# Anybody familiar with Kodak Prof. Endura Metallic paper?



## kundalini (Dec 30, 2008)

I want to have some large prints done and Adorama is running a sale on Kodak Professional Endura Metallic paper.  $3 for an 11x14 was pretty good I thought.

Most of my prints will be of landscapes and a few animals and maybe one or two people shots.

Any comments on the look, feel and quality of this type of paper is appreciated.  Sale ends tomorrow, December 31, so a quick response is even more appreciated.


----------



## Big Mike (Dec 30, 2008)

Heck, for $3....who cares what we think...just order them.


----------



## rufus5150 (Dec 30, 2008)

The paper's amazing. It's what I use for all my landscape shots.


----------



## Big Mike (Dec 30, 2008)

How does metallic paper look under glass?  I'm thinking of having some metallic prints made but I'm wondering if I should maybe have them mounted and hung bare rather than put them into a frame.


----------



## rufus5150 (Dec 30, 2008)

_Problem set_
• 1. From the thread, list the kinds of subjects kundalini says the large prints will show.
• 2. Answer these from the thread:
(a) What price does Adorama's sale give for an 11x14 print?
(b) On what date does the sale end?
(c) What does rufus5150 use the paper for?
• 3. Please reproduce the thread from "## kundalini (Dec" up to and including "even more appreciated.".

_Supplied records_
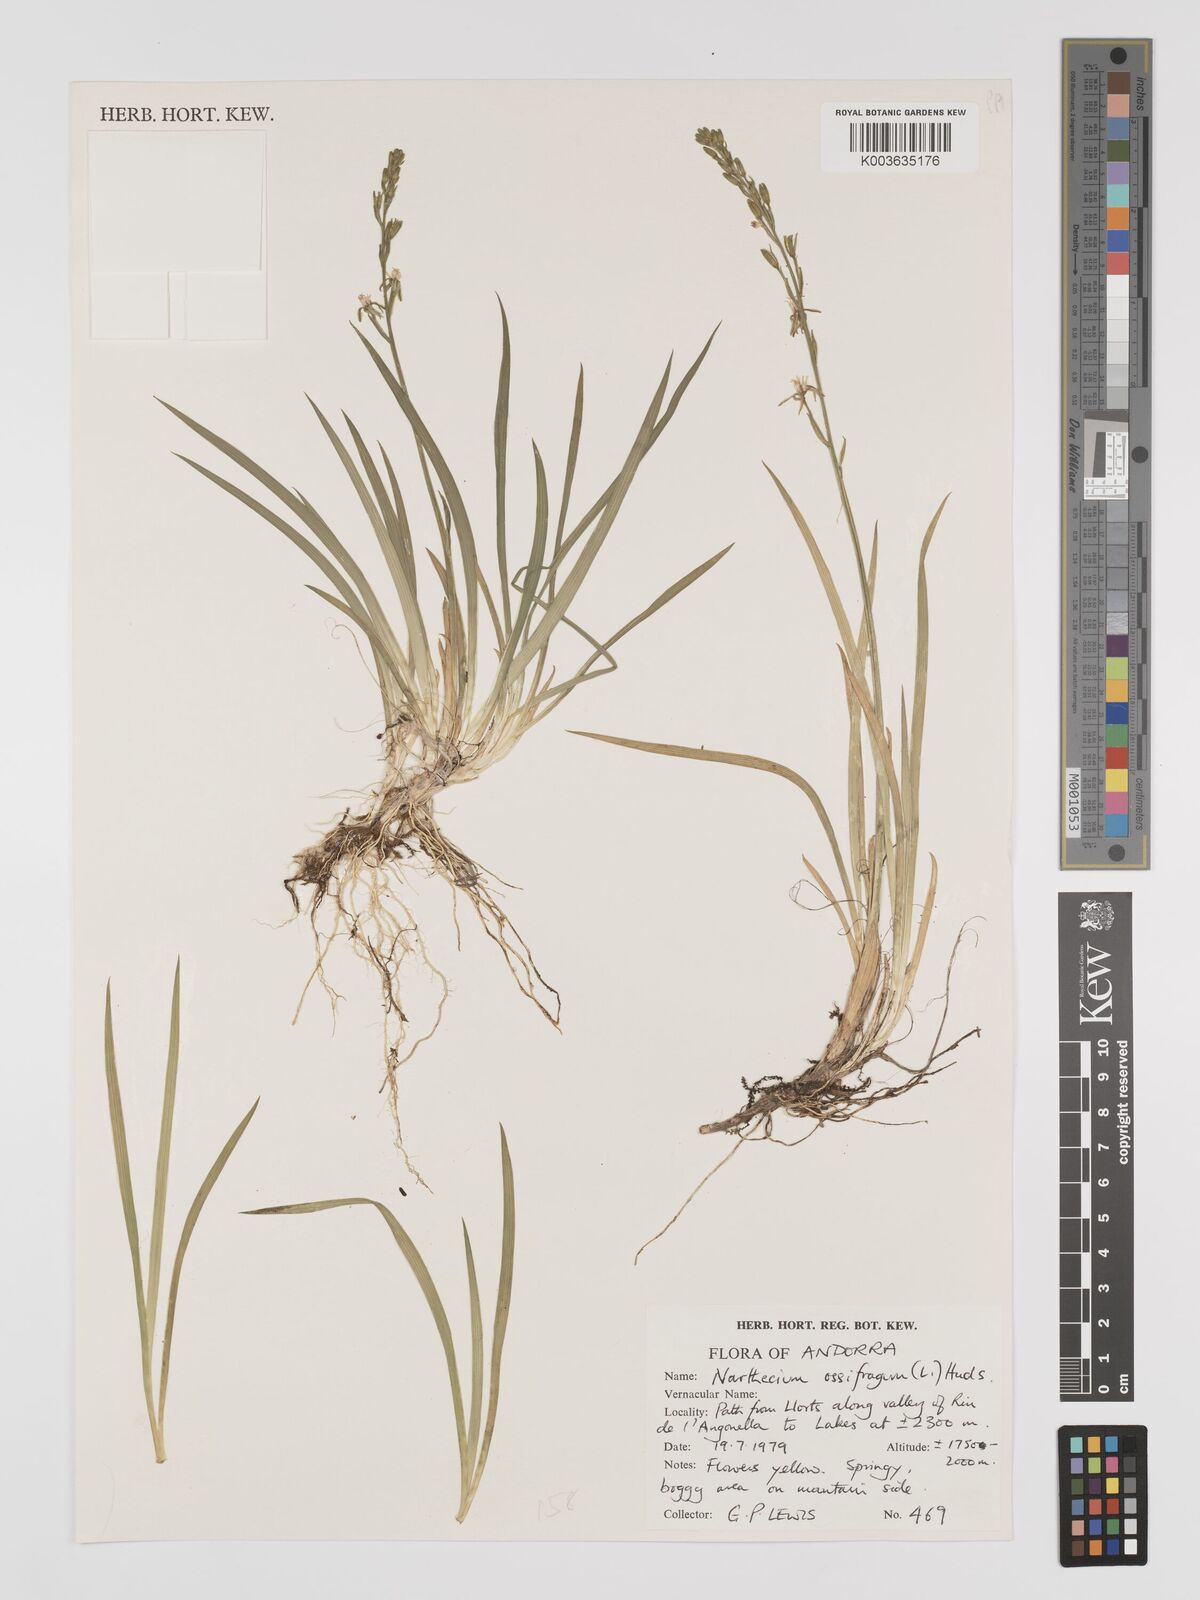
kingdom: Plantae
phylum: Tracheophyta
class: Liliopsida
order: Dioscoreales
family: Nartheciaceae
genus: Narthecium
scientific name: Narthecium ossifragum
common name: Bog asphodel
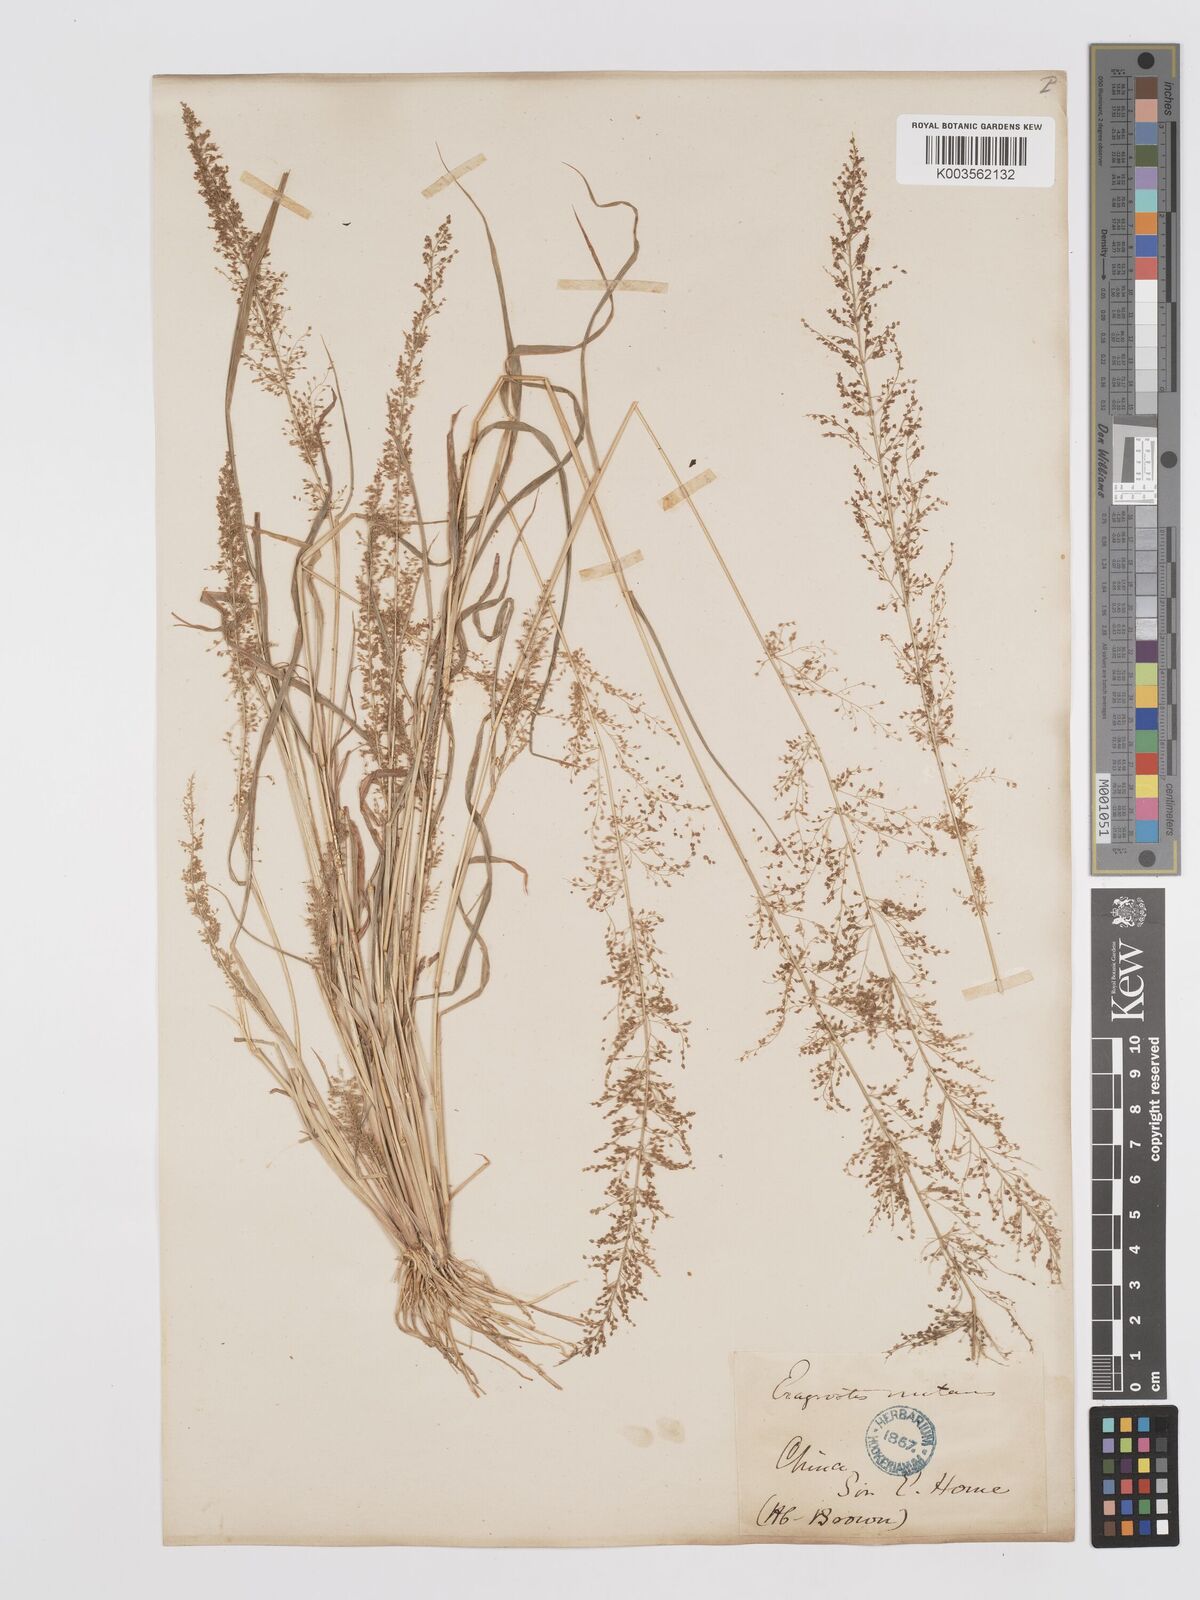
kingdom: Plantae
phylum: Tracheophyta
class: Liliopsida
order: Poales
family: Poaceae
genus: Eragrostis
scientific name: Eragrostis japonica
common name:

_Per-task answers_
• 1.
- Landscapes
- A few animals
- One or two people shots

• 2.
(a) $3
(b) December 31
(c) All of rufus5150's landscape shots

• 3.
## kundalini (Dec 30, 2008)

I want to have some large prints done and Adorama is running a sale on Kodak Professional Endura Metallic paper.  $3 for an 11x14 was pretty good I thought.

Most of my prints will be of landscapes and a few animals and maybe one or two people shots.

Any comments on the look, feel and quality of this type of paper is appreciated.  Sale ends tomorrow, December 31, so a quick response is even more appreciated.